Und wenn sie nichts erzählen konnten von Bomben und Folter und Vergewaltigung, weil es da nichts gab, sie aber dennoch nicht mehr die Kraft hatten, die Armut und die Hoffnungslosigkeit ihres Lebens weiter auszuhalten? Wenn sie mir in ihrer Angst davor, ins Nichts ihres alten Lebens zurückgeschickt zu werden, vielleicht sogar Lügengeschichten auftischten – woher nahm ich das Recht, darüber zu befinden, wie man ein „besseres Leben“ definierte und wer Grund genug hatte, in der Fremde nach diesem besseren Leben zu suchen? Konnte ich, die ich nichts kannte, als unseren Wohlstand, wirklich darüber eine Aussage treffen, ob das Leben der Roma in den Slums der Vorstädte, das Leben verarmter Bauern und Fischer, arbeitsloser Frauen, ungenügend bezahlter Lehrer oder verängstigter Homosexueller genug Lebensqualität besaß, um ihnen eine Verbesserung abzusprechen? Hatte ich Einblick genug in das Leben der Anderen, um mit gutem Gewissen auszusieben?
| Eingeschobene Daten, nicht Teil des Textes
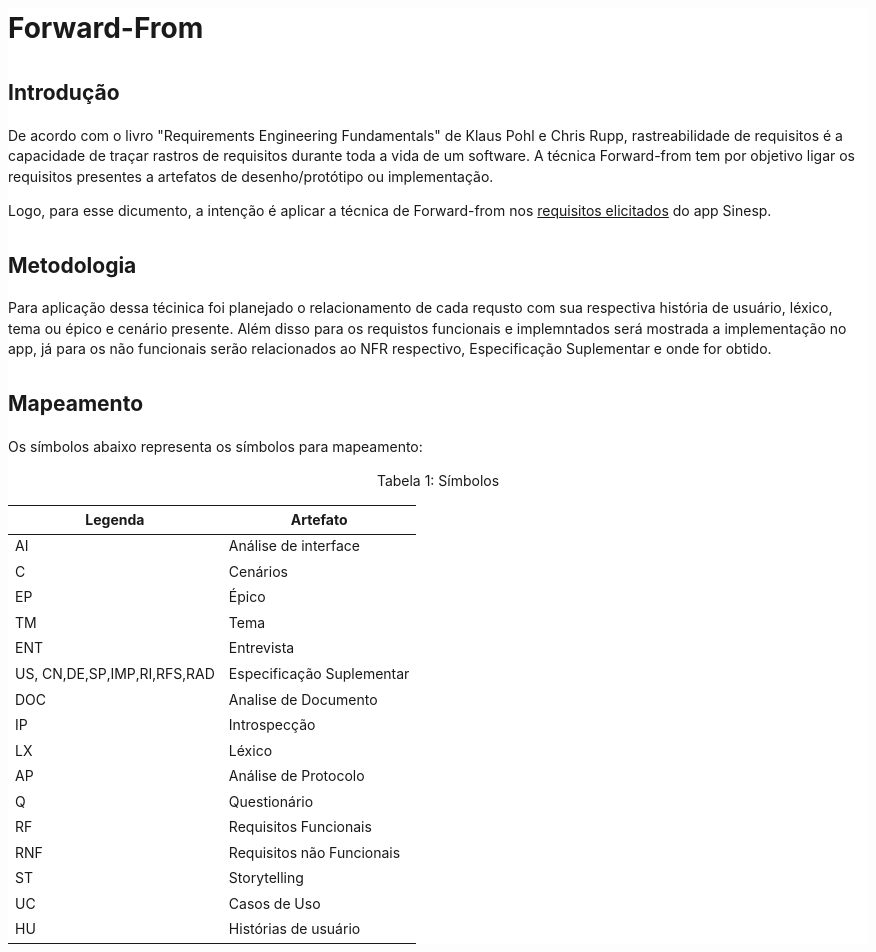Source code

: # Forward-From


## Introdução

De acordo com o livro "Requirements Engineering Fundamentals" de Klaus Pohl e Chris Rupp, rastreabilidade
de requisitos é a capacidade de traçar rastros de requisitos durante toda a vida de um software. A técnica Forward-from tem por objetivo ligar os requisitos presentes a artefatos de desenho/protótipo ou implementação.

Logo, para esse dicumento, a intenção é aplicar a técnica de Forward-from nos [requisitos elicitados](https://requisitos-de-software.github.io/2024.1-Sinesp_Cidadao/elicitacao/tecnicas/Requisitos_elicitados/) do app Sinesp.


## Metodologia

Para aplicação dessa técinica foi planejado o relacionamento de cada requsto com sua respectiva história de usuário, léxico, tema ou épico e cenário presente. Além disso para os requistos funcionais e implemntados será mostrada a implementação no app, já para os não funcionais serão relacionados ao NFR respectivo, Especificação Suplementar e onde for obtido.

## Mapeamento

Os símbolos abaixo representa os símbolos para mapeamento:


<center>

Tabela 1: Símbolos

  | Legenda | Artefato |
  | ------- | ------------------------- |
  | AI| Análise de interface |
  | C | Cenários |
  | EP | Épico |
  |TM |Tema |
  | ENT | Entrevista |
  | US, CN,DE,SP,IMP,RI,RFS,RAD | Especificação Suplementar |
  | DOC | Analise de Documento |
  | IP | Introspecção |
  | LX | Léxico |
  | AP | Análise de Protocolo |
  | Q | Questionário |
  | RF | Requisitos Funcionais |
  | RNF | Requisitos não Funcionais |
  | ST | Storytelling |
  | UC | Casos de Uso |
  | HU | Histórias de usuário |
Die guten ins Töpfchen, die schlechten ins Kröpfchen?

Genügte es, mich als Entscheiderin nach der Theorie gesetzlicher Vorgaben zu richten oder mussten wir nicht auch oder vielleicht sogar in erster Linie Moral und Ethik in unsere Entscheidungen einbeziehen?

Aber wenn mir die Theorie nicht ausreichte als Entscheidungskriterium, durfte ich denn meine Moral über das Gesetz stellen, wenn mein Gewissen mich dazu drängte? Wenn das jeder machte, was wäre die Folge? Würden wir nicht über kurz oder lang in der Gesetzlosigkeit, bei einer Art Lynchjustiz landen?

Fragen über Fragen, ich wurde immer unsicherer, dabei hatte ich noch vor Kurzem gehofft, endlich die Kurve zu kriegen und schon sehr bald emotional unbelastet, mit Routine und Überzeugung meine Entscheidungen treffen zu können.